Page:Ivoi - Massiliague de Marseille.djvu/81

Cette page a été validée par deux contributeurs.

dans une casa de vedero (guetteur, surveillant des champs) voisine. Nous les sellâmes et nous nous lançâmes sur la piste. Le Rio Grande del Norte atteint, nous découvrîmes aisément le gué. Sur la rive opposée, les traces reprenaient. Nous n’eûmes aucune peine à reconnaître la route que nous avons parcourue ces jours derniers avec le señor Cigale. Les ravisseurs se dirigeaient donc vers le fort Davis.

— Le fort Davis, répéta Dolorès. Alors ce malheureux Massiliague serait aux mains des Nordistes ?

— Hélas ! doña, reprit le Canadien, cela ne saurait faire doute. Voici d’ailleurs ce que j’ai trouvé…

Il tendait en même temps à son interlocutrice, un bouton de métal, sur lequel un numéro, cerné d’étoiles, était gravé.

— Qu’est-ce ? demanda-t-elle.

— Un bouton d’uniforme des garde-frontières de l’Union, perdu certainement par un des hommes de la troupe qui a opéré à San Vicente.

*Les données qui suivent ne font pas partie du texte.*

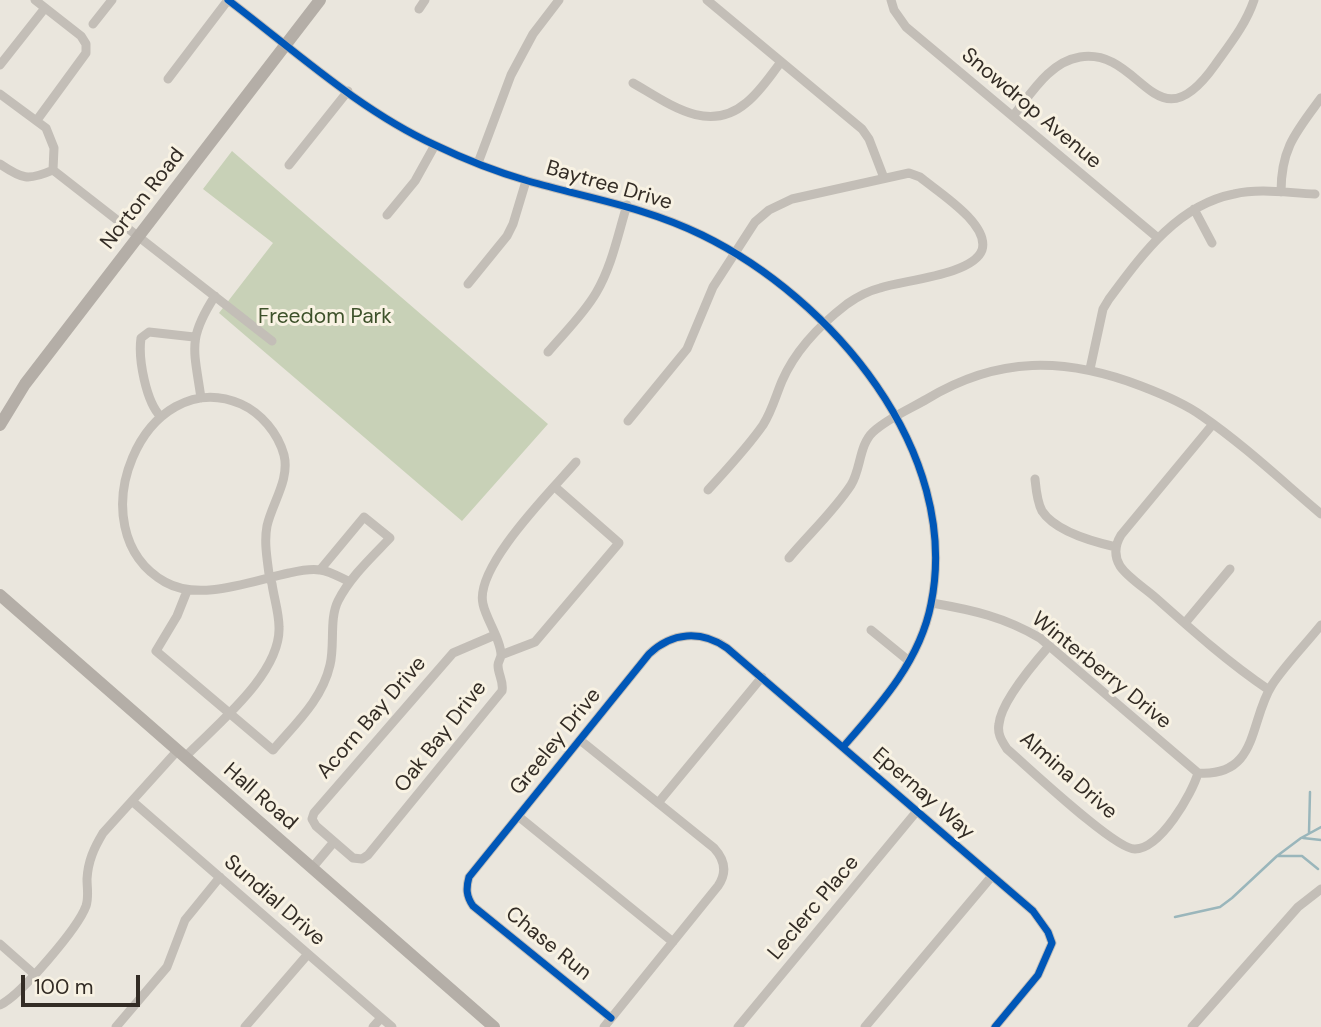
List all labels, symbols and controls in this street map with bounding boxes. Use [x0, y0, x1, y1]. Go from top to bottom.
street label: Snowdrop Avenue [956, 43, 1106, 175]
street label: Norton Road [96, 143, 190, 255]
street label: Baytree Drive [543, 156, 675, 216]
park label: Freedom Park [258, 304, 392, 330]
street label: Winterberry Drive [1026, 607, 1176, 735]
street label: Acorn Bay Drive [312, 652, 432, 784]
street label: Oak Bay Drive [390, 676, 492, 798]
street label: Greeley Drive [505, 683, 607, 801]
street label: Almina Drive [1014, 727, 1122, 825]
street label: Epernay Way [867, 743, 979, 845]
street label: Hall Road [218, 758, 302, 836]
street label: Sundial Drive [218, 850, 330, 952]
street label: Leclerc Place [763, 851, 865, 965]
street label: Chase Run [500, 902, 596, 986]
scale bar [24, 960, 144, 1004]
text: 100 m [34, 973, 94, 1001]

La Mestiza ne répondit pas. Elle avait courbé la tête, son corsage se soulevait avec violence.

— Oh ! gémit-elle, la cause du Sud doit-elle succomber dès le premier effort ? Le « Champion » accepté par tous est captif ; l’œuvre est frappée de stérilité.

Alors la voix tremblante de Francis s’éleva :

— Doña, dit le Canadien ; la vie des chasseurs est une longue guerre contre les hommes et contre les choses. Elle apprend à ne jamais désespérer. Un guerrier tombe, un autre le remplace… Le fusil qui tonne ne s’inquiète pas du nom du tireur, il sert bien quiconque a le regard juste et la main sûre.

Elle l’interrogea du geste :

— Je veux dire, continua-t-il, tandis que le tremblement de son organe se marquait de plus en plus, je veux dire : Massiliague est réduit à l’impuissance, ne perds pas ton temps à le rechercher. Sa captivité prendra fin, le jour où tu triompheras.

Et avec une sorte de ferveur :

— Car tu es l’âme de l’Indépendance du Sud… Toi libre, rien n’est perdu. Étends la main sur le front d’un vaillant et celui-là deviendra ton serviteur, ton « Champion ». Tu es la tête qui conçoit, qui dirige ; il sera le bras qui exécute.

À présent la Mestiza s’était redressée. Ses grands yeux, où brillait une flamme, se fixaient sur le chasseur.